07



この溢れるような、消えてくれなかった想いもいつかきっと過去に変わる。
綺麗な思い出として記録されて、いつの日か、「こんなこともあったね」って笑いながら物語のページを捲れるようになる。

そうなれるって信じてた。





記憶は断片的でよく覚えてない。
でもそれは、都合よく自分の身に起きた出来事を夢だと思わせてくれなかった。


「……夢であったらよかったのになぁ……」


剥ぐようにして脱がされた衣服が床に散乱し、シーツには血が染み付いている。
そして下肢体の痛みがこれが現実であると生々しく名前に突き付けていた。

隣りで眠る、子供みたいな寝顔を晒す臨也の黒髪を撫でる。

夢であればよかったのに。そうすれば、まだただの『幼馴染』でいられた。
どうして、何で、なんていう疑問の答えは要らない。欲しくない。知りたくない。
知ってしまえば、これ以上傷付くのは目に見えてるから。


「……」


一番どうしようもないのは自分の心だ。
こんな酷いことをされたのに、どうしても嫌いになれない。
惚れた弱みなんて言葉では片付けられない感情は、幼い頃から植えつけられたまま今でも根付いていた。

撫でていた手を止めて代わりに服を掴む。
素早く全て身に着け、近くにあった鏡で髪を整えた。


「ばいばい、臨也。元気でね」


二度と会わない。会わない方がいい。
臨也がどういう気持ちでこんなことしたかわからないけれど、一線を越えてしまった以上、これまでのような曖昧な関係も無理だろう。

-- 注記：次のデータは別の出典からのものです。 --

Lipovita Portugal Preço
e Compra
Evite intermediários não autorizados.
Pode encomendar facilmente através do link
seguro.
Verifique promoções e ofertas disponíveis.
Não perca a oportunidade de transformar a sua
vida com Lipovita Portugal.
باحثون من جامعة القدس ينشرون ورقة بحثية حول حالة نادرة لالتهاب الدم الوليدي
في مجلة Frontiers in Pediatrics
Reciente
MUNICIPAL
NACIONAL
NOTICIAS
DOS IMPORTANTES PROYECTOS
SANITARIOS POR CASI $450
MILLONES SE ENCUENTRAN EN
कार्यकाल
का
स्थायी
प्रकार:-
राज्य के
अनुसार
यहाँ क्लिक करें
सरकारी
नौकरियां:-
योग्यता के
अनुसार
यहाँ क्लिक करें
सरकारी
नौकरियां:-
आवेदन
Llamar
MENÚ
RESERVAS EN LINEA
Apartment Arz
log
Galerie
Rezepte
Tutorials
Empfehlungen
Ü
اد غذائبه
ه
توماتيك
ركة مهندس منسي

これで最後だからと焼き付くぐらいに一心に臨也の寝顔を眺め、ぼやけてしまった視界の原因を乱暴に拭う。

名前も臨也も子供じゃない。立派な大人になった。
二人にはそれぞれの道があって、名前はもう一人で歩いて行ける。


だから、これでさよならだよ。


「……!」


パシリと乾いた音がして背中を向けた腕が引かれる。
布団が擦れ、寝ていた人物が体を起こした気配がした。


「どこ行く気?」

「……どこって、帰るの。自分のいるべき場所に」


自分がいるべき場所はよくわからない、けど、少なくともここではないのはわかる。
臨也の隣りにいるべき人間はもっと別の人だ。

そして、これでいいんだと思う。
元より幼馴染同士が結ばれる少女漫画にありそうな恋に憧れを抱くような年齢は疾うに過ぎた。
人生という一つの物語の中で自分の立ち位置なんてずっと昔からわかってた。


「俺は名前に離れることを許した覚えはないよ」

「許すも許さないも、臨也には関係ないでしょ。私は臨也のものじゃない」

「俺のものだよ。昔からずっとそうだっただろ」


その昔のようにはいられないってどうしてわからないの、臨也……。